Few of the people smiled at each other, even when they were deep in conversation or seemed close to one another. I studied the people coming and going, that feeling crystalising into something I could grasp and put a name to.
It was sombreness.
It was the best way I could describe the heaviness in the air and the way people went about their business, but none laughed and few smiled.
My gaze roamed to the castle that loomed over them all.
The people here weren’t happy.
Why?
Jenavyr stepped out of the forge and looked from me to the people I was watching. “Perhaps we should head back soon. You must be tired.”
“I’m not. I want to see more.” I didn’t want to return to that room that suddenly felt small and stifling as I thought about being trapped inside it with nothing to do. “What’s over in that direction?”
I pointed back the way we had come, to the place where the road had branched into two.
“The docks.” Jenavyr took my arm again, glancing once more between me and the people as we turned, her grip more rigid now.

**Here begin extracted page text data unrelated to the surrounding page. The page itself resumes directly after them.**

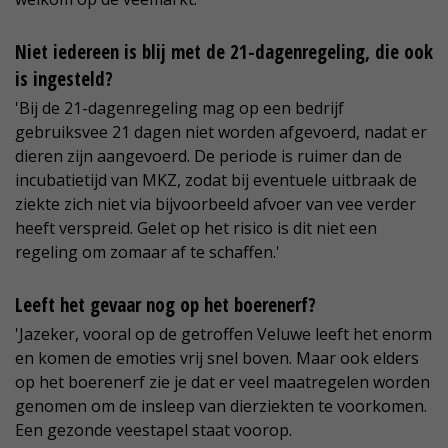
Niet iedereen is blij met de 21-dagenregeling, die ook
is ingesteld?
'Bij de 21-dagenregeling mag op een bedrijf
gebruiksvee 21 dagen niet worden afgevoerd, nadat er
dieren zijn aangevoerd. De periode is ruimer dan de
incubatietijd van MKZ, zodat bij eventuele uitbraak de
ziekte zich niet via bijvoorbeeld afvoer van vee verder
heeft verspreid. Gelet op het risico is dit niet een
regeling om zomaar af te schaffen.'
Leeft het gevaar nog op het boerenerf?
'Jazeker, vooral op de getroffen Veluwe leeft het enorm
en komen de emoties vrij snel boven. Maar ook elders
op het boerenerf zie je dat er veel maatregelen worden
genomen om de insleep van dierziekten te voorkomen.
Een gezonde veestapel staat voorop.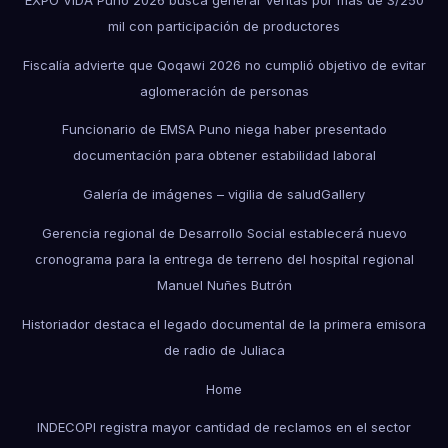
mil con participación de productores
Fiscalía advierte que Qoqawi 2026 no cumplió objetivo de evitar
aglomeración de personas
Funcionario de EMSA Puno niega haber presentado
documentación para obtener estabilidad laboral
Galería de imágenes – vigilia de salud
Gallery
Gerencia regional de Desarrollo Social establecerá nuevo
cronograma para la entrega de terreno del hospital regional
Manuel Nuñes Butrón
Historiador destaca el legado documental de la primera emisora
de radio de Juliaca
Home
INDECOPI registra mayor cantidad de reclamos en el sector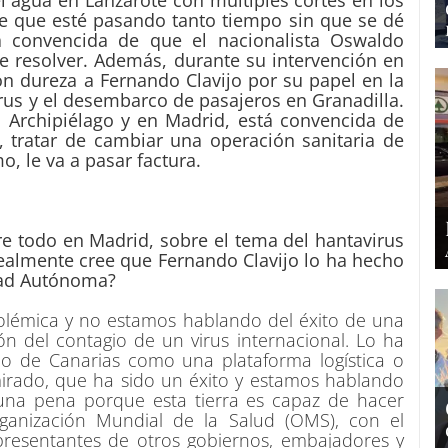
de que esté pasando tanto tiempo sin que se dé
 convencida de que el nacionalista Oswaldo
e resolver. Además, durante su intervención en
on dureza a Fernando Clavijo por su papel en la
rus y el desembarco de pasajeros en Granadilla.
 Archipiélago y en Madrid, está convencida de
, tratar de cambiar una operación sanitaria de
o, le va a pasar factura.
re todo en Madrid, sobre el tema del hantavirus
Realmente cree que Fernando Clavijo lo ha hecho
dad Autónoma?
olémica y no estamos hablando del éxito de una
n del contagio de un virus internacional. Lo ha
 de Canarias como una plataforma logística o
irado, que ha sido un éxito y estamos hablando
 una pena porque esta tierra es capaz de hacer
ganización Mundial de la Salud (OMS), con el
resentantes de otros gobiernos, embajadores y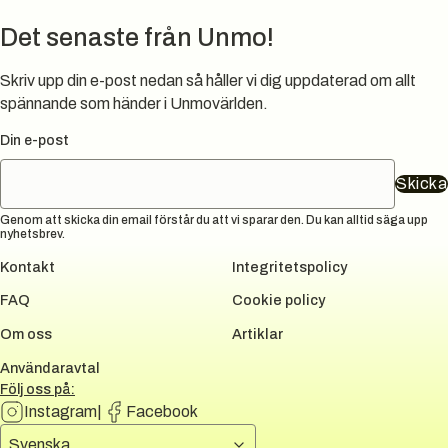
Det senaste från Unmo!
Skriv upp din e-post nedan så håller vi dig uppdaterad om allt
spännande som händer i Unmovärlden.
Din e-post
Skicka
Genom att skicka din email förstår du att vi sparar den. Du kan alltid säga upp
nyhetsbrev.
Kontakt
Integritetspolicy
FAQ
Cookie policy
Om oss
Artiklar
Användaravtal
Följ oss på:
Instagram
|
Facebook
Välj språk
Svenska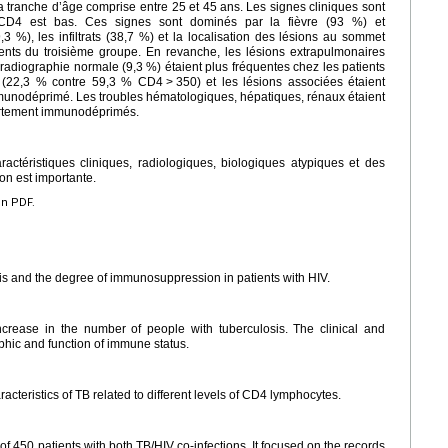
la tranche d’âge comprise entre 25 et 45
ans. Les signes cliniques sont
 CD4 est bas. Ces signes sont dominés par la fièvre (93 %) et
3 %), les infiltrats (38,7 %) et la localisation des lésions au sommet
ents du troisième groupe. En revanche, les lésions extrapulmonaires
 radiographie normale (9,3 %) étaient plus fréquentes chez les patients
s (22,3 % contre 59,3 % CD4
>
350) et les lésions associées étaient
immunodéprimé. Les troubles hématologiques, hépatiques, rénaux étaient
fortement immunodéprimés.
actéristiques cliniques, radiologiques, biologiques atypiques et des
on est importante.
en PDF.
sis and the degree of immunosuppression in patients with HIV.
ncrease in the number of people with tuberculosis. The clinical and
phic and function of immune status.
racteristics of TB related to different levels of CD4 lymphocytes.
of 450 patients with both TB/HIV co-infections. It focused on the records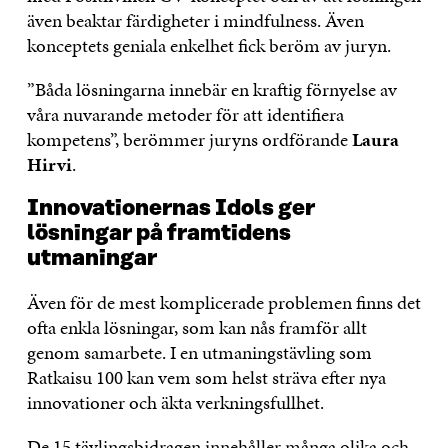
även beaktar färdigheter i mindfulness. Även
konceptets geniala enkelhet fick beröm av juryn.
”Båda lösningarna innebär en kraftig förnyelse av
våra nuvarande metoder för att identifiera
kompetens”, berömmer juryns ordförande
Laura
Hirvi
.
Innovationernas Idols ger
lösningar på framtidens
utmaningar
Även för de mest komplicerade problemen finns det
ofta enkla lösningar, som kan nås framför allt
genom samarbete. I en utmaningstävling som
Ratkaisu 100 kan vem som helst sträva efter nya
innovationer och äkta verkningsfullhet.
De
15 tävlingsbidragen
innehåller många olika och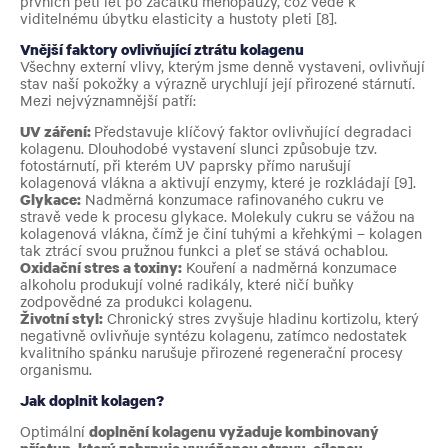
prvních pěti let po začátku menopauzy, což vede k
viditelnému úbytku elasticity a hustoty pleti [8].
Vnější faktory ovlivňující ztrátu kolagenu
Všechny externí vlivy, kterým jsme denně vystaveni, ovlivňují
stav naší pokožky a výrazně urychlují její přirozené stárnutí.
Mezi nejvýznamnější patří:
UV záření:
Představuje klíčový faktor ovlivňující degradaci
kolagenu. Dlouhodobé vystavení slunci způsobuje tzv.
fotostárnutí, při kterém UV paprsky přímo narušují
kolagenová vlákna a aktivují enzymy, které je rozkládají [9].
Glykace:
Nadměrná konzumace rafinovaného cukru ve
stravě vede k procesu glykace. Molekuly cukru se vážou na
kolagenová vlákna, čímž je činí tuhými a křehkými – kolagen
tak ztrácí svou pružnou funkci a pleť se stává ochablou.
Oxidační stres a toxiny:
Kouření a nadměrná konzumace
alkoholu produkují volné radikály, které ničí buňky
zodpovědné za produkci kolagenu.
Životní styl:
Chronický stres zvyšuje hladinu kortizolu, který
negativně ovlivňuje syntézu kolagenu, zatímco nedostatek
kvalitního spánku narušuje přirozené regenerační procesy
organismu.
Jak doplnit kolagen?
Optimální
doplnění kolagenu vyžaduje kombinovaný
přístup, který zahrnuje vyváženou stravu, cílenou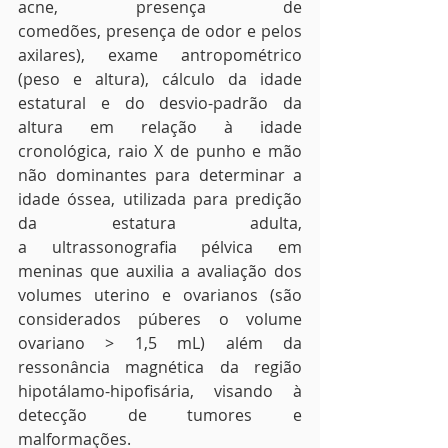
acne, presença de 
comedões, presença de odor e pelos 
axilares), exame antropométrico 
(peso e altura), cálculo da idade 
estatural e do desvio-padrão da 
altura em relação à idade 
cronológica, raio X de punho e mão 
não dominantes para determinar a 
idade óssea, utilizada para predição 
da estatura adulta, 
a ultrassonografia pélvica em 
meninas que auxilia a avaliação dos 
volumes uterino e ovarianos (são 
considerados púberes o volume 
ovariano > 1,5 mL) além da 
ressonância magnética da região 
hipotálamo-hipofisária, visando à 
detecção de tumores e 
malformações.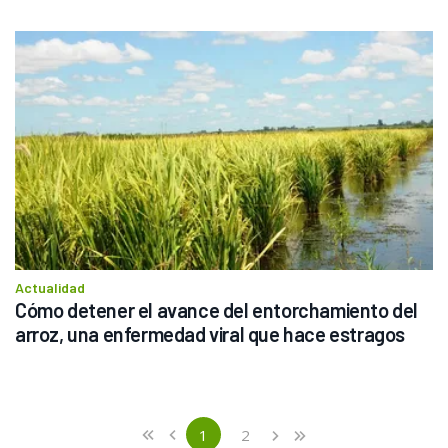
Actualidad
Cómo detener el avance del entorchamiento del 
arroz, una enfermedad viral que hace estragos
Previous
First
1
2
«
‹
›
»
(current)
Next
Last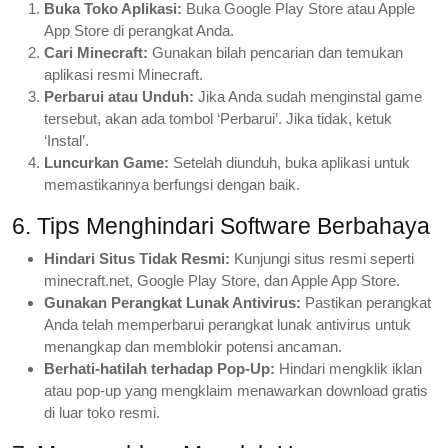
Buka Toko Aplikasi:
Buka Google Play Store atau Apple
App Store di perangkat Anda.
Cari Minecraft:
Gunakan bilah pencarian dan temukan
aplikasi resmi Minecraft.
Perbarui atau Unduh:
Jika Anda sudah menginstal game
tersebut, akan ada tombol ‘Perbarui’. Jika tidak, ketuk
‘Instal’.
Luncurkan Game:
Setelah diunduh, buka aplikasi untuk
memastikannya berfungsi dengan baik.
6. Tips Menghindari Software Berbahaya
Hindari Situs Tidak Resmi:
Kunjungi situs resmi seperti
minecraft.net, Google Play Store, dan Apple App Store.
Gunakan Perangkat Lunak Antivirus:
Pastikan perangkat
Anda telah memperbarui perangkat lunak antivirus untuk
menangkap dan memblokir potensi ancaman.
Berhati-hatilah terhadap Pop-Up:
Hindari mengklik iklan
atau pop-up yang mengklaim menawarkan download gratis
di luar toko resmi.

The townspeople weren’t the only ones feeling tense. Part of me whispered to return to the castle as she wanted, but the rest of me howled to see more of this town because I wanted to understand why its people were so solemn.
“Docks,” I echoed. “I’ve never seen docks before.”
It was enough to have me marching forwards, past all the fascinating stores and the intriguing people. People that only became more intriguing as we entered a broader section of road and a more industrial area of the town. Large warehouses lined the cobbled road, and there were more carts here, rolling up from the docks I caught glimpses of through the buildings. The tall masts of the ships called to me, but they didn’t hold my attention for long.
Standing outside one of the wood and stone warehouses were a group of what appeared to be goblins, each of them barely tall enough to reach mid-thigh on me. Their leather caps had been fashioned to accommodate their long, pointed ears, and rugged pants and sleeveless tunics in earth tones made their skin that ranged from light sage to deep forest green only stand out more to me. I tried not to stare, but diverting my gaze from them only had it snaring on something else.
Dwarves.
It was the only word that came to mind for the trio of stout, bearded males dressed in leather and plate armour that were looking over several heavy sacks of minerals that had been leant against the stone lower half of another warehouse.